What should I do with my life — purpose worksheet

This worksheet does not answer the question for you. It helps you generate better information about the answer than you currently have. That is the useful part.

A plain open notebook with a few careful notes on a paper-toned desk

This worksheet is a companion to the What should I do with my life page. It takes approximately thirty minutes to work through carefully. Writing your answers rather than thinking them tends to produce more honest output.


Part 1: Constraints

Name your actual constraints, specifically and without apology.

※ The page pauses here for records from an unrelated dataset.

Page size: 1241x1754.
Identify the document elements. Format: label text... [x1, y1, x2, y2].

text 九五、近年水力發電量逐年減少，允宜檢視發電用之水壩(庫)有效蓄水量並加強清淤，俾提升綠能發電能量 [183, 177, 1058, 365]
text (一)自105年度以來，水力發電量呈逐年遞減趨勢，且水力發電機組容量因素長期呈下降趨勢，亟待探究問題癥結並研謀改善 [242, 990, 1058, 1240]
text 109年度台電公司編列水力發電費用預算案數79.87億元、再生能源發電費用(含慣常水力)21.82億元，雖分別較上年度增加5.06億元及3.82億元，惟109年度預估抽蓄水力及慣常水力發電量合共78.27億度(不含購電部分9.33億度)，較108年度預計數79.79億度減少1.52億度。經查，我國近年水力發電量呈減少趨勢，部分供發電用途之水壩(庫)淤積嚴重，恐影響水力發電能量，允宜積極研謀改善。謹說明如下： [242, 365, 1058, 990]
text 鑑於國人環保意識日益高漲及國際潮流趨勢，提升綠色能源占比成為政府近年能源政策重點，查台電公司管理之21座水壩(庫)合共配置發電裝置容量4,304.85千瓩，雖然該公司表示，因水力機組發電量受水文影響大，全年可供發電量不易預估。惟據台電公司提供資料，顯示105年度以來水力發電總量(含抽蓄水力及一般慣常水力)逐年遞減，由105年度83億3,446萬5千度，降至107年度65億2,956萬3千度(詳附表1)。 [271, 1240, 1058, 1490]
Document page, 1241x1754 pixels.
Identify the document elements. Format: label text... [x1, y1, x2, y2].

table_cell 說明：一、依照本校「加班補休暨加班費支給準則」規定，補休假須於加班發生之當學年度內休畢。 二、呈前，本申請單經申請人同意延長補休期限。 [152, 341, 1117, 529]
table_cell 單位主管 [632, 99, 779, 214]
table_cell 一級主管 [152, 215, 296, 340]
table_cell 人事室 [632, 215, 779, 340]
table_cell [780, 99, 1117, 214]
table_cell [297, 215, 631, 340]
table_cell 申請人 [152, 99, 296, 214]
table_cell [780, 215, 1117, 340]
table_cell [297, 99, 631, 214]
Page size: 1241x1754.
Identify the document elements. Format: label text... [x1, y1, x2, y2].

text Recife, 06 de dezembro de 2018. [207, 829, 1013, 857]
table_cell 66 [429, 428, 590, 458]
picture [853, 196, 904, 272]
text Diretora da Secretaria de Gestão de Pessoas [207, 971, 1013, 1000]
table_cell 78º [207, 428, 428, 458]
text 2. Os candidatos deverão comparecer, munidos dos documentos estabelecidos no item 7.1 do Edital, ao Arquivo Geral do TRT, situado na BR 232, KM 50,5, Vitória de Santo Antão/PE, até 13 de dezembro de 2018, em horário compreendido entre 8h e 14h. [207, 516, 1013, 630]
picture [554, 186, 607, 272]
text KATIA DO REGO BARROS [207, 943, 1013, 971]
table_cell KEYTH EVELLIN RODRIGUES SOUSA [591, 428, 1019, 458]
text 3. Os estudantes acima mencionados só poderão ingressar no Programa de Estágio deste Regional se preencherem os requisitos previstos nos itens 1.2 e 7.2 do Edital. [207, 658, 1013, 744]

These are the fixed or semi-fixed edges of your current situation.

Financial: What income do you actually need to meet real obligations in the next twelve months? ___

Geographic: Where do you actually need to be, and what travel/location flexibility do you genuinely have? ___

Time: How many hours per week are realistically available for work beyond current commitments? ___

Relational: What obligations to other people are genuinely real (not imagined or excessive)? ___

Skill and credential: What can you actually do now, at a level that someone would pay for or rely on? ___


Part 2: Energy and skill overlap

Energy: Which types of work leave you with roughly the same or slightly more energy at the end of them?

List up to five: ___

Skill: What do you do noticeably better than most people who have had similar opportunities? Include things you take for granted.

List up to five: ___

Overlap: Looking at both lists, what appears in or near both? ___


Part 3: The attention test

Over the past three months, what have you read, watched, or engaged with beyond what was required — what pulled your attention simply because it interested you?

Look for patterns: ___

What does that pattern suggest about what you genuinely care about? ___


Part 4: Experiments

Looking at the constraints from Part 1, the energy and skill overlap from Part 2, and the attention pattern from Part 3: what is one specific direction that looks like it might have potential?

Write it here: ___

Now design a small experiment: a time-limited, low-stakes test that would give you real information about whether this direction is as good as it appears.

What is the specific experiment? ___

When would you do it? ___

What would count as useful information either way? ___


Part 5: One next action

From everything above: what is one specific action you could take in the next two weeks that would produce useful information about the direction you identified?

Not a plan. One action.

Write it here: ___


The worksheet is most useful when returned to after three to six months — the experiment in Part 4 will have generated data by then, and the constraints and patterns may have shifted enough to make a fresh run-through productive.